*** Page extract

Ajani "Jay" Fortune (born 30 December 2002) is a professional footballer who plays as an attacking midfielder for Major League Soccer  club Atlanta United. Born in the United States, he represents the Trinidad and Tobago national team.

Club career
On 11 July 2020, at just 17 years-old, Fortune made his professional debut for Atlanta United 2, the USL Championship affiliate of Atlanta United.  That same season Fortune scored his first professional goal against Miami FC with a right-footed strike from outside the box. 

On 27 August 2021, Fortune signed a professional contract with Atlanta United 2.

After a series of impressive performances for Atlanta United 2, Atlanta United rewarded Fortune with a first-team contract at the club, becoming just the 14th player in franchise history to transition from the academy to the first-team. Fortune was then named by head coach Jack Collison as team captain for Atlanta United 2 for the remainder of the 2022 USL season.

******

Work instruction 1:
According to the article on Ajani Fortune, for which team did he make his professional debut on 11 July 2020?
The records that follow are separate material, unrelated to the article above.

*** Material for the task

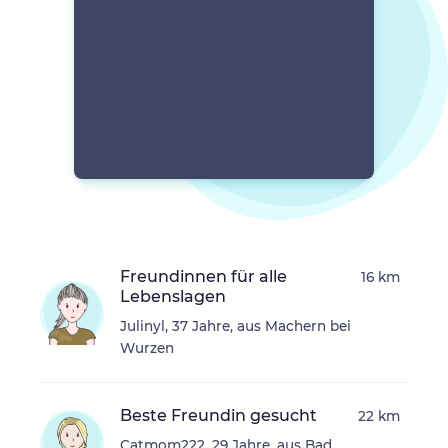
Freundinnen für alle
16 km
Lebenslagen
Julinyl, 37 Jahre, aus Machern bei
Wurzen
Beste Freundin gesucht
22 km
Catmom222, 29 Jahre, aus Bad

******

Work instruction 2:
Print every line of the records above without alteration, leaving out the pictures.

Answer section 1:
Atlanta United 2

Answer section 2:
Freundinnen für alle
16 km
Lebenslagen
Julinyl, 37 Jahre, aus Machern bei
Wurzen
Beste Freundin gesucht
22 km
Catmom222, 29 Jahre, aus Bad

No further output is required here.